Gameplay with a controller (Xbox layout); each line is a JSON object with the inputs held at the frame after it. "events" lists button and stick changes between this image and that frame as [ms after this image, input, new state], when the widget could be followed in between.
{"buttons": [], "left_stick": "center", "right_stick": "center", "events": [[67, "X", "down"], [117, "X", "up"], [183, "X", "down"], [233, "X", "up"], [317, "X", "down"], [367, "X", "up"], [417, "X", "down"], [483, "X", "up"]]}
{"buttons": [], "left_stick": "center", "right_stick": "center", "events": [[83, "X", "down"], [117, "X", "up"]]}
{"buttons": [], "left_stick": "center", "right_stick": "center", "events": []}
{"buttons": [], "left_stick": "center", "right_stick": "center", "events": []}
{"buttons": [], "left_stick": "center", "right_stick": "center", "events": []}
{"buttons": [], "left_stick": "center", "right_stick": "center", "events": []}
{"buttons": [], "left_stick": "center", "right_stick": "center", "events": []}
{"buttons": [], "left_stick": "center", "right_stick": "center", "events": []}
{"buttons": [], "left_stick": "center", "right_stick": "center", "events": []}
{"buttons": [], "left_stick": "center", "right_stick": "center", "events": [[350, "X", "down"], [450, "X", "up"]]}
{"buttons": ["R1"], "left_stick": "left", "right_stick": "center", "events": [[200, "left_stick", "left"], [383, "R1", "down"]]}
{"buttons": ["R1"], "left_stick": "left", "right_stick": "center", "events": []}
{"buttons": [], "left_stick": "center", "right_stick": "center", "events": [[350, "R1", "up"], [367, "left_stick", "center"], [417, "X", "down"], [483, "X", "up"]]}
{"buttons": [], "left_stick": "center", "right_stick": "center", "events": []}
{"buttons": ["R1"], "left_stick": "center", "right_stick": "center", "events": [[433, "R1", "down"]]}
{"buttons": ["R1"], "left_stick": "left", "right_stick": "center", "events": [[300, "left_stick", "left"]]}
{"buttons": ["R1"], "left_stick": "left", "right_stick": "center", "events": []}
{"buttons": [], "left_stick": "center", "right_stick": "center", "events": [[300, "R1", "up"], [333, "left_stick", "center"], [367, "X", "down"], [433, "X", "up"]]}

* The task: Each line in the data that holds the string "down" must be returned.

* Worked solution:
{"buttons": [], "left_stick": "center", "right_stick": "center", "events": [[67, "X", "down"], [117, "X", "up"], [183, "X", "down"], [233, "X", "up"], [317, "X", "down"], [367, "X", "up"], [417, "X", "down"], [483, "X", "up"]]}
{"buttons": [], "left_stick": "center", "right_stick": "center", "events": [[83, "X", "down"], [117, "X", "up"]]}
{"buttons": [], "left_stick": "center", "right_stick": "center", "events": [[350, "X", "down"], [450, "X", "up"]]}
{"buttons": ["R1"], "left_stick": "left", "right_stick": "center", "events": [[200, "left_stick", "left"], [383, "R1", "down"]]}
{"buttons": [], "left_stick": "center", "right_stick": "center", "events": [[350, "R1", "up"], [367, "left_stick", "center"], [417, "X", "down"], [483, "X", "up"]]}
{"buttons": ["R1"], "left_stick": "center", "right_stick": "center", "events": [[433, "R1", "down"]]}
{"buttons": [], "left_stick": "center", "right_stick": "center", "events": [[300, "R1", "up"], [333, "left_stick", "center"], [367, "X", "down"], [433, "X", "up"]]}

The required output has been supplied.